● **What this task involves**
Which lines run from the line with "Location Address Phone" through the line with "CASTELVALERIE 1 | 15 | 1 |" in the entries below? Print them exactly, both ends included, and nothing more.

● **Entries taken from a collection**
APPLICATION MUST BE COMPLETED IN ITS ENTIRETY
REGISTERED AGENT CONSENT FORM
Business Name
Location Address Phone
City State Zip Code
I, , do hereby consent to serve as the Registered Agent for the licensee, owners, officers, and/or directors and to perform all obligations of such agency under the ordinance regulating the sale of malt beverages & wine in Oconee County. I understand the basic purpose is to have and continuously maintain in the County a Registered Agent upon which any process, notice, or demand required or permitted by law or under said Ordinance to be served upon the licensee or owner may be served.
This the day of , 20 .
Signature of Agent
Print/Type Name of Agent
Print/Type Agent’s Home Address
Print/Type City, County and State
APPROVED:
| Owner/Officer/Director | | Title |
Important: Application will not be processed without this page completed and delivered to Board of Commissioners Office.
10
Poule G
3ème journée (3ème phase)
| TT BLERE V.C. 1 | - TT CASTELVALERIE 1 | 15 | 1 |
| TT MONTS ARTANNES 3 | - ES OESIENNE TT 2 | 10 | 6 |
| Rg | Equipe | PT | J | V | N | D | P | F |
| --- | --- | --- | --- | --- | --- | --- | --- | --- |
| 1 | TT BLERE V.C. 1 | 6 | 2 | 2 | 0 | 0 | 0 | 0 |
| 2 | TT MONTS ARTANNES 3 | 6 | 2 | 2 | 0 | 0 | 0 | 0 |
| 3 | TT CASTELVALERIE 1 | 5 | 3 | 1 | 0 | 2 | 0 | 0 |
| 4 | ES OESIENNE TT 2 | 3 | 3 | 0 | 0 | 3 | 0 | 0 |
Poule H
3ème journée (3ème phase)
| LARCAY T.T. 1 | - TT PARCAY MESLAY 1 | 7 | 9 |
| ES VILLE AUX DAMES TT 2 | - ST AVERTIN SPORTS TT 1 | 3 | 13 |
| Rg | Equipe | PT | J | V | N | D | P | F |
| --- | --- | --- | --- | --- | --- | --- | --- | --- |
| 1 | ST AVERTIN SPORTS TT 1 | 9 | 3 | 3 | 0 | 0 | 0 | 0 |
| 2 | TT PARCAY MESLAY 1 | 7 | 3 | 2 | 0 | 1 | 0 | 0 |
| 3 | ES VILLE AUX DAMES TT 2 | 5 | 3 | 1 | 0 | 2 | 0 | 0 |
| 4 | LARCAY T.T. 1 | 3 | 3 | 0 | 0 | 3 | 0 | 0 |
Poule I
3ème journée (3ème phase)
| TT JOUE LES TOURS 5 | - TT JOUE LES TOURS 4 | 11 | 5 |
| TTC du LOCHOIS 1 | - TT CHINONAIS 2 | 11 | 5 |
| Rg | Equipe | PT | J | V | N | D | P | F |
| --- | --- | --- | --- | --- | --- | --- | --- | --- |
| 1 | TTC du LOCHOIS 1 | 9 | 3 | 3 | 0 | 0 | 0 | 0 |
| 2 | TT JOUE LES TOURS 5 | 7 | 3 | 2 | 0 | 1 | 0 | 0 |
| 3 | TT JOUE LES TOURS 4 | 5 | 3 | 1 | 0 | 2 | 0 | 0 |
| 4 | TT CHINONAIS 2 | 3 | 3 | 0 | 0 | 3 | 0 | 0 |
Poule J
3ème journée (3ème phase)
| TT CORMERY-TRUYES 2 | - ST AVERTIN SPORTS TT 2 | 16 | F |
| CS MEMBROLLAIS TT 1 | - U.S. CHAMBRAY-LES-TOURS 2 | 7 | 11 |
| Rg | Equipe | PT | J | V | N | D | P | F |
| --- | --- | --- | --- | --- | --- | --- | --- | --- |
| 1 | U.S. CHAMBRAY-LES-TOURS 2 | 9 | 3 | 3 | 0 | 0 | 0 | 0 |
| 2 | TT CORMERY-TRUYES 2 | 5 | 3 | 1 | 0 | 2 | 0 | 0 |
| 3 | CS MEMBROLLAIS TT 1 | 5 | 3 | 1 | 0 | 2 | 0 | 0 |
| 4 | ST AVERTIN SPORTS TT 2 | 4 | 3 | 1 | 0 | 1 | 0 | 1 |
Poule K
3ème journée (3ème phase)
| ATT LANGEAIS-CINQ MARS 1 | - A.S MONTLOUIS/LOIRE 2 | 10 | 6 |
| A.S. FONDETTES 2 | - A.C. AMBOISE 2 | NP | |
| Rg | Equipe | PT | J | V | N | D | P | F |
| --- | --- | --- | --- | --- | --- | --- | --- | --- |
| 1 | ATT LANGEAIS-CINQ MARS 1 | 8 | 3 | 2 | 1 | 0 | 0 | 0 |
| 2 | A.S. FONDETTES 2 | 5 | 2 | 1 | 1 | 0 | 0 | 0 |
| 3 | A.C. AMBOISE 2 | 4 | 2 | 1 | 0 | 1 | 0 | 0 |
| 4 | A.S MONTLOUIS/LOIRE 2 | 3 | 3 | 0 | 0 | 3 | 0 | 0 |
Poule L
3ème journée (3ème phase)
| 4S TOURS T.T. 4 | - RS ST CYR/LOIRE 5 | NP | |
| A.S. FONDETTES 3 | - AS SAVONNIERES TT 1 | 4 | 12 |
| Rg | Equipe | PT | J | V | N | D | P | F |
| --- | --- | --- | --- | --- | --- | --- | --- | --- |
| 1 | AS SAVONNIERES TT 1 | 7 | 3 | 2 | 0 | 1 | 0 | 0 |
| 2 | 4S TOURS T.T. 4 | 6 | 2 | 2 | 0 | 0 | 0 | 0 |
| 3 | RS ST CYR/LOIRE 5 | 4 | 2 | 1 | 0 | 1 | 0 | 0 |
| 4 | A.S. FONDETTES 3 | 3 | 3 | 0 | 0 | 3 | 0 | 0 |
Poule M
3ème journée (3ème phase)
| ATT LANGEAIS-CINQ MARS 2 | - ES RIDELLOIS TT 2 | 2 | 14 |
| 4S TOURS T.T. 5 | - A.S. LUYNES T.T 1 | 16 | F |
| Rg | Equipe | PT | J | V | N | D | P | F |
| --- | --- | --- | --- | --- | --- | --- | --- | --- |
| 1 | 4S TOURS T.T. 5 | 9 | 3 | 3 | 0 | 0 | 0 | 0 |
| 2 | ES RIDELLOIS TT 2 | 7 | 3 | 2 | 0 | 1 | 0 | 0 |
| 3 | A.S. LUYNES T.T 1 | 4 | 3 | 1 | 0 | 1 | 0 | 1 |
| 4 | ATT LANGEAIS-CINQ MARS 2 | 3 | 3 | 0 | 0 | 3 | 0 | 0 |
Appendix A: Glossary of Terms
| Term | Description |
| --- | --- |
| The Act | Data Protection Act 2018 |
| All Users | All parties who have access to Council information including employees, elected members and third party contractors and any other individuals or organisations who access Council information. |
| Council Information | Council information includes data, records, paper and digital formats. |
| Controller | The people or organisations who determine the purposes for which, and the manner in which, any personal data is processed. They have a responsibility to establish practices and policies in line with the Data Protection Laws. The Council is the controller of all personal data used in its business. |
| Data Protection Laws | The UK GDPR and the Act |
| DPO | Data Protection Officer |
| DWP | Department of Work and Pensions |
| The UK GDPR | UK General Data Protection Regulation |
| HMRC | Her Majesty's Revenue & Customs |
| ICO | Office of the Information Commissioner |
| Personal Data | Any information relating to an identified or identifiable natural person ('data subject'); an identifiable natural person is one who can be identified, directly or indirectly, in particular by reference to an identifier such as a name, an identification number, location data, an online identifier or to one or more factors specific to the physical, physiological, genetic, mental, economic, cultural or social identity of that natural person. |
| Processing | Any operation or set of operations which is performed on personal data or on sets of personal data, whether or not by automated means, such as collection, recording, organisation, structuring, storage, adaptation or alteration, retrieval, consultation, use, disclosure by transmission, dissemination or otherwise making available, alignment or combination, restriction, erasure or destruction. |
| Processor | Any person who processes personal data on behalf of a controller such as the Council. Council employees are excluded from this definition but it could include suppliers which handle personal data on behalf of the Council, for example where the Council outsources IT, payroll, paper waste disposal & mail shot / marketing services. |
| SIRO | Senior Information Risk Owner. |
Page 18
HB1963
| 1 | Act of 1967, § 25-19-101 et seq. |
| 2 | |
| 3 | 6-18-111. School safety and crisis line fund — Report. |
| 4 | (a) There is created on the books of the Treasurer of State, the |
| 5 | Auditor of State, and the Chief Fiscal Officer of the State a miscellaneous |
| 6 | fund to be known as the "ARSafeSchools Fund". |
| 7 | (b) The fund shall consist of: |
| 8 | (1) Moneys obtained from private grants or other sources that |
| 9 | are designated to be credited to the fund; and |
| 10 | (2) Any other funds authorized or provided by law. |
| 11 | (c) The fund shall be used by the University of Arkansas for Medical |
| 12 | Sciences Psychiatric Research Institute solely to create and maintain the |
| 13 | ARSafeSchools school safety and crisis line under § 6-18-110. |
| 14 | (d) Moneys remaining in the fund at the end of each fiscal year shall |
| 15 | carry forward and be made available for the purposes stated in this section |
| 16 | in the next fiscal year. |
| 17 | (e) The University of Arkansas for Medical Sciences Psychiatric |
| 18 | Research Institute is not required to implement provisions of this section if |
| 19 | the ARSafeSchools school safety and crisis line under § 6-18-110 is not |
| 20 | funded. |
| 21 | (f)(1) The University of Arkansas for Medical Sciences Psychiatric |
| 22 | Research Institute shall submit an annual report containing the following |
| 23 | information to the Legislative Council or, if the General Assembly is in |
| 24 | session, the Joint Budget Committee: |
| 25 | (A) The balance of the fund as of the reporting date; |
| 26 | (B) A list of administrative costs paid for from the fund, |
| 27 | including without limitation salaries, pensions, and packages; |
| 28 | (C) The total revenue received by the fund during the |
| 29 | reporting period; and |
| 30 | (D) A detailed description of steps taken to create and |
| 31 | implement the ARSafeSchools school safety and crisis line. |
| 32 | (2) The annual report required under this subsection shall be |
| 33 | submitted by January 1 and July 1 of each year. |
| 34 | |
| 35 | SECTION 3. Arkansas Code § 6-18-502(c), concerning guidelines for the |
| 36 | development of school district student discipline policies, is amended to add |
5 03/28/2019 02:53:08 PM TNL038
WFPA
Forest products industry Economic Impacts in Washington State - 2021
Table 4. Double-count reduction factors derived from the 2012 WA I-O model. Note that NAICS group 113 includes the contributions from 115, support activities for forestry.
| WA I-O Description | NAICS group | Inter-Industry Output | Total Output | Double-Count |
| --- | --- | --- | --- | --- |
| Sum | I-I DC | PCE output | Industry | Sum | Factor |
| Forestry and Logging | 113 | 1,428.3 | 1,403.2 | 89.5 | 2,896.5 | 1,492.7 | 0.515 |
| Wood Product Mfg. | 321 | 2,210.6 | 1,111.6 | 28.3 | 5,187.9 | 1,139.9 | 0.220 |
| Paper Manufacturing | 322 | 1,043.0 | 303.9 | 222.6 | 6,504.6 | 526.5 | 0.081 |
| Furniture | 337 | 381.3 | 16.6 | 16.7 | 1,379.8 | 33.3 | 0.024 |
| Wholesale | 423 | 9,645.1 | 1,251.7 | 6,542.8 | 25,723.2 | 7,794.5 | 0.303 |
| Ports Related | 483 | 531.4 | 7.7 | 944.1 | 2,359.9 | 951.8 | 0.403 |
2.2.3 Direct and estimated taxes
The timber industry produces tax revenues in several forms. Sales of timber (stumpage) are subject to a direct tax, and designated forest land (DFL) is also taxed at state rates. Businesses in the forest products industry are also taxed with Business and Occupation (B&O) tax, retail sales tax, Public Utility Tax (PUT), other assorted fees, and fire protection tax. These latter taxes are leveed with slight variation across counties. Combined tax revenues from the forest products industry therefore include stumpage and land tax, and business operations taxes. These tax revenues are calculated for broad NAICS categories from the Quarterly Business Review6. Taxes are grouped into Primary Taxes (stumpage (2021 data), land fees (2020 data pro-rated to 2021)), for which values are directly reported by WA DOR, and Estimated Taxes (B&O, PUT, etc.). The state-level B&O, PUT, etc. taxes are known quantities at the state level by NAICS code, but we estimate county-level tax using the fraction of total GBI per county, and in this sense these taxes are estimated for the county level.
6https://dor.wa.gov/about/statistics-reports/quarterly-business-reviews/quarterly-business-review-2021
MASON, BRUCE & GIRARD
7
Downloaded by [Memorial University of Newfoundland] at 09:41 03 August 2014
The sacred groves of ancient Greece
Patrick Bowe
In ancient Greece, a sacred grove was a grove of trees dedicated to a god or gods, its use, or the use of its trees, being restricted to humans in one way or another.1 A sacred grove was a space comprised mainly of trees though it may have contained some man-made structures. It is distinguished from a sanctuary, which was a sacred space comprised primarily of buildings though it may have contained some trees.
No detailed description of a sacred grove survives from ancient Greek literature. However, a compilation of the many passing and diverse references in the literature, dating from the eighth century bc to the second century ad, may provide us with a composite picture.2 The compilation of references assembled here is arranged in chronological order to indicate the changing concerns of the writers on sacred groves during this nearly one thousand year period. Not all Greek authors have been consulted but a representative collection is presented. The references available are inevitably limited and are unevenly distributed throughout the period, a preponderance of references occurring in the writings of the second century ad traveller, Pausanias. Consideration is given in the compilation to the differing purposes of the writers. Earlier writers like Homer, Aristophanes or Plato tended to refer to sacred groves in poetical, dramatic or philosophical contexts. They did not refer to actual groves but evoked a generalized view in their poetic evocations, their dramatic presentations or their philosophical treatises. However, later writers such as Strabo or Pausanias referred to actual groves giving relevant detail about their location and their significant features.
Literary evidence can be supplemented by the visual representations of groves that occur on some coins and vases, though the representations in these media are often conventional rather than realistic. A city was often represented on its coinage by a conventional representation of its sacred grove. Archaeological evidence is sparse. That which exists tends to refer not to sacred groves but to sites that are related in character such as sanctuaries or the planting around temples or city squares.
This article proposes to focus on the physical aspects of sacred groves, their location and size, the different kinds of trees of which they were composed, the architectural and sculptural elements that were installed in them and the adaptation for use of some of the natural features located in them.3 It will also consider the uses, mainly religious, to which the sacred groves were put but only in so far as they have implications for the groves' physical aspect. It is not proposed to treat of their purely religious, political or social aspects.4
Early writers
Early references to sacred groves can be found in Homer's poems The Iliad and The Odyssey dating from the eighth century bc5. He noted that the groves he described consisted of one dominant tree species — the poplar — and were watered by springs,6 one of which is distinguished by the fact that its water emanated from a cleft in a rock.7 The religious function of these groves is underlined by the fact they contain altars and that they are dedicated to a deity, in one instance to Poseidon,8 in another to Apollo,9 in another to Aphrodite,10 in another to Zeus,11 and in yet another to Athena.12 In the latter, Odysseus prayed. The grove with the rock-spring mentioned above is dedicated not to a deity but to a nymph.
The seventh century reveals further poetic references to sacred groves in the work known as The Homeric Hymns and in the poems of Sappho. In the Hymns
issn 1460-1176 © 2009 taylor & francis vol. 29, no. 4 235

● **Expected output**
Location Address Phone
City State Zip Code
I, , do hereby consent to serve as the Registered Agent for the licensee, owners, officers, and/or directors and to perform all obligations of such agency under the ordinance regulating the sale of malt beverages & wine in Oconee County. I understand the basic purpose is to have and continuously maintain in the County a Registered Agent upon which any process, notice, or demand required or permitted by law or under said Ordinance to be served upon the licensee or owner may be served.
This the day of , 20 .
Signature of Agent
Print/Type Name of Agent
Print/Type Agent’s Home Address
Print/Type City, County and State
APPROVED:
| Owner/Officer/Director | | Title |
Important: Application will not be processed without this page completed and delivered to Board of Commissioners Office.
10
Poule G
3ème journée (3ème phase)
| TT BLERE V.C. 1 | - TT CASTELVALERIE 1 | 15 | 1 |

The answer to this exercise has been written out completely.